_WHAT YOU ARE ASKED TO DO_. Tally the lines of the listing that contain the string "limit". Give the number and nothing else.

·····

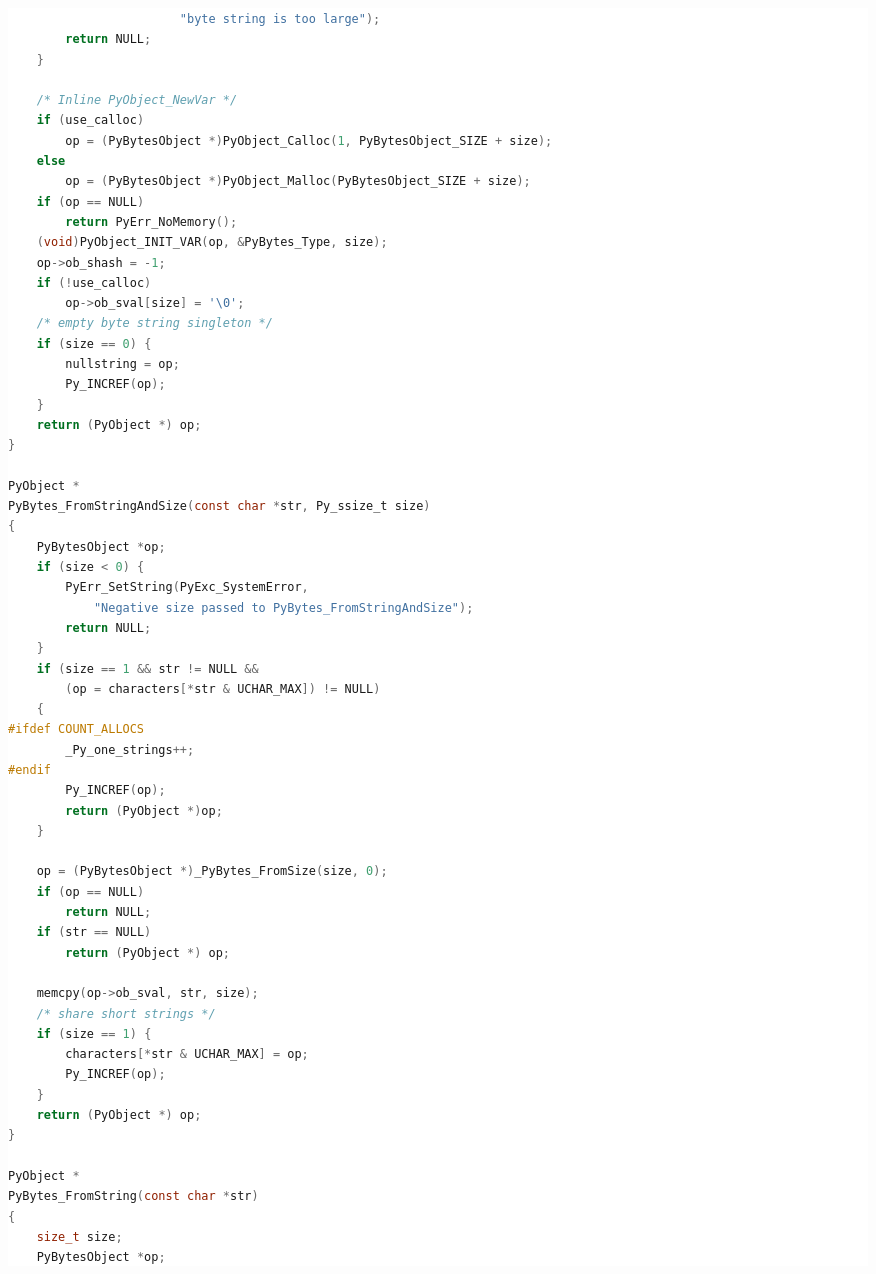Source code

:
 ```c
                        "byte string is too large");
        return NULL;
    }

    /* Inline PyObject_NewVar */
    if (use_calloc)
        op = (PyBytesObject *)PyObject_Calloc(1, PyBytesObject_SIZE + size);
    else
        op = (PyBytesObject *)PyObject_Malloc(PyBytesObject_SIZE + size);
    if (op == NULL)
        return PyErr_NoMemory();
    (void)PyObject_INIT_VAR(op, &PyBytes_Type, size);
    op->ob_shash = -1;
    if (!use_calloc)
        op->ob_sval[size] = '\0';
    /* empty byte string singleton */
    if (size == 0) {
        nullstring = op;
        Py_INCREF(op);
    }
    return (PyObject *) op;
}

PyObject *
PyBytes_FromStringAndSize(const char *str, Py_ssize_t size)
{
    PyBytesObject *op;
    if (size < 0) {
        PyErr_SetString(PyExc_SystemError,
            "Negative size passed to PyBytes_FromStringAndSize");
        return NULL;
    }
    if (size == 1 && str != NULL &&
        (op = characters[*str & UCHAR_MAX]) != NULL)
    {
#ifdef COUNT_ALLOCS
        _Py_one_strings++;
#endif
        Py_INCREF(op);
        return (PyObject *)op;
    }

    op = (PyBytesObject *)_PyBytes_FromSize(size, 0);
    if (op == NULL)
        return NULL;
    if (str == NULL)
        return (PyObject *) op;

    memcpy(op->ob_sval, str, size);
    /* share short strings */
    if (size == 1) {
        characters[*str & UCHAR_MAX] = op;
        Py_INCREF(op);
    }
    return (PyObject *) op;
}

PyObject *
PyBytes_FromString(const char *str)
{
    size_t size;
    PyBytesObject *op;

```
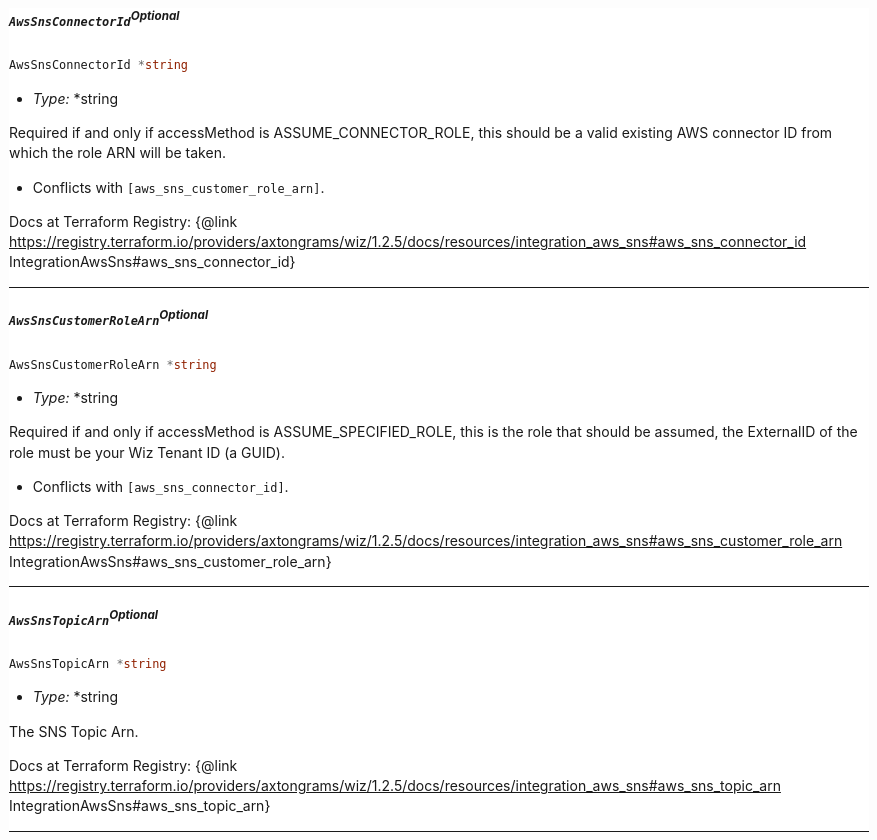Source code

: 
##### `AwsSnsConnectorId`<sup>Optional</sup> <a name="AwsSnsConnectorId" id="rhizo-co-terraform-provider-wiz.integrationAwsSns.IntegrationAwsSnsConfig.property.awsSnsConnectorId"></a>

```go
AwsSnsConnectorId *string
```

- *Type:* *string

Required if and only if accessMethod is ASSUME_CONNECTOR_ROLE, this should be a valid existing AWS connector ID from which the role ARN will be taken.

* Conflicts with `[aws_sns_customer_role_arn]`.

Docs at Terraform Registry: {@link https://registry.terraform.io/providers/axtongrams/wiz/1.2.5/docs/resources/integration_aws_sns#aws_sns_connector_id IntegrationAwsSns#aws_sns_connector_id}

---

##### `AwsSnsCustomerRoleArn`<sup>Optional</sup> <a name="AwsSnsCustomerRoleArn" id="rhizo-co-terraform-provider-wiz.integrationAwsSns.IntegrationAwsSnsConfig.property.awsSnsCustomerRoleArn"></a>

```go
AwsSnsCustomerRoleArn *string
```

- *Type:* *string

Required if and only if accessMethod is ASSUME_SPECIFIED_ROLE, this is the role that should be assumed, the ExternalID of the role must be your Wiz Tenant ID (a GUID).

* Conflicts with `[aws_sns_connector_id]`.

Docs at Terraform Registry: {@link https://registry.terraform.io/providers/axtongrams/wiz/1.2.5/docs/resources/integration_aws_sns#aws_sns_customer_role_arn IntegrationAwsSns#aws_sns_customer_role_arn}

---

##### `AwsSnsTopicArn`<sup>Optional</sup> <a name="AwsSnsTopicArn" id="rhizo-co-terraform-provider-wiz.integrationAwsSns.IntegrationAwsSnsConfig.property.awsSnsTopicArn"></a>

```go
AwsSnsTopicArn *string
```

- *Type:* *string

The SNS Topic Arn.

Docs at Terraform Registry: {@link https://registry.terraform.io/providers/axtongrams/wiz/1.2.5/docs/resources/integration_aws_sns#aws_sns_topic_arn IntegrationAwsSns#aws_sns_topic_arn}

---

·····

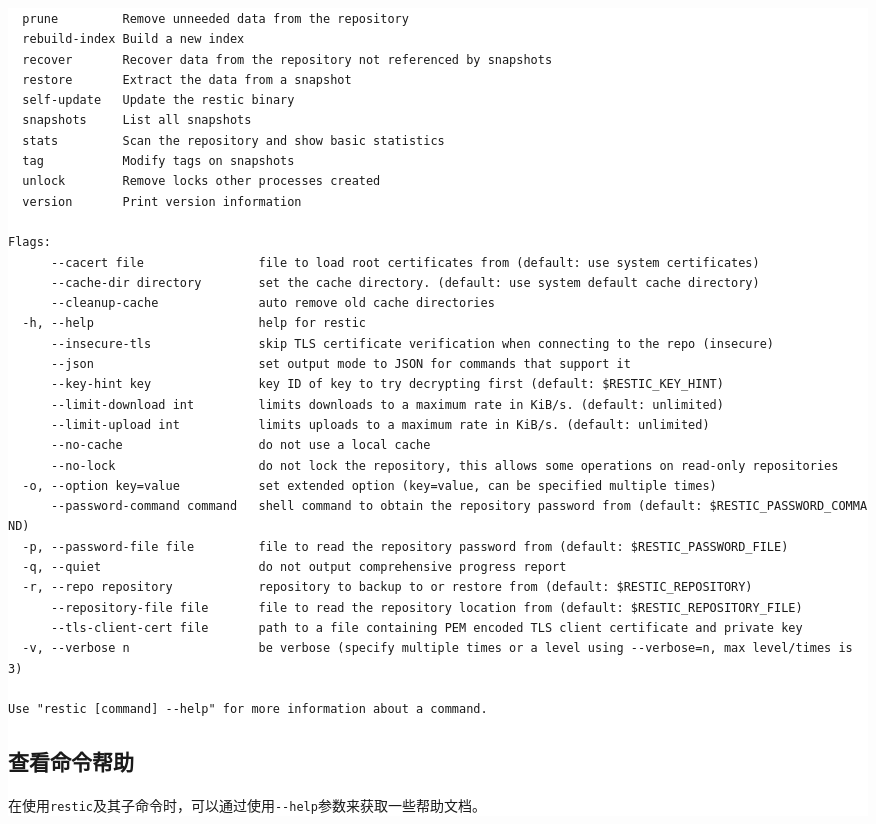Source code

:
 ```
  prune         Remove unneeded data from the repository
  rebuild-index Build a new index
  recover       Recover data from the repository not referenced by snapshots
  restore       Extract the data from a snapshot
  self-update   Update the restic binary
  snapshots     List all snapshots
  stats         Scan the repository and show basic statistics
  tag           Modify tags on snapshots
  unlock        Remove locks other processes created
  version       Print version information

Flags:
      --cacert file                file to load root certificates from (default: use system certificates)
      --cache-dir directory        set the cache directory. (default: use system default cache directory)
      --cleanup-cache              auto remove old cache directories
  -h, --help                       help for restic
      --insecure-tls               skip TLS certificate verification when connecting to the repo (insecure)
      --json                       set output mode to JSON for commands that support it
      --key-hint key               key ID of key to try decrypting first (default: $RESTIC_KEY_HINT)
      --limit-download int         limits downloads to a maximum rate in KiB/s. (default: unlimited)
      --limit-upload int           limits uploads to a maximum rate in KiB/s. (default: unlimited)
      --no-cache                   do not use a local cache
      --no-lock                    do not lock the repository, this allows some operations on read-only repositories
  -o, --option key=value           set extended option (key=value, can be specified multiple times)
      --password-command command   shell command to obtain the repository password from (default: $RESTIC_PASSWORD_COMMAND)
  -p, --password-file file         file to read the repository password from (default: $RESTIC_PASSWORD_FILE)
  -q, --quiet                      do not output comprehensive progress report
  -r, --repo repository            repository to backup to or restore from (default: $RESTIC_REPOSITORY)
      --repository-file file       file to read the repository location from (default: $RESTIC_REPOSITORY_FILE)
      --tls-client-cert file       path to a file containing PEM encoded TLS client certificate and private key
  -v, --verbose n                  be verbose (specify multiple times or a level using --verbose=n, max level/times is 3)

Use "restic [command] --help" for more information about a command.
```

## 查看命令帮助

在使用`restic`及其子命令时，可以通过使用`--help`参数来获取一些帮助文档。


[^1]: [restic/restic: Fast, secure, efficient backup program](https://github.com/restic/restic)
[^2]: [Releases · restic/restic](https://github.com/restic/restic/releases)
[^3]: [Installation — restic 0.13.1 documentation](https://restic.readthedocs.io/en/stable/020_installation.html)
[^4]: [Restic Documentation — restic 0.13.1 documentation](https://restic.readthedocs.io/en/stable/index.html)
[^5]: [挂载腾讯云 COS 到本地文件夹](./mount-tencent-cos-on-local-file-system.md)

·····

_ANSWER BOX_. 2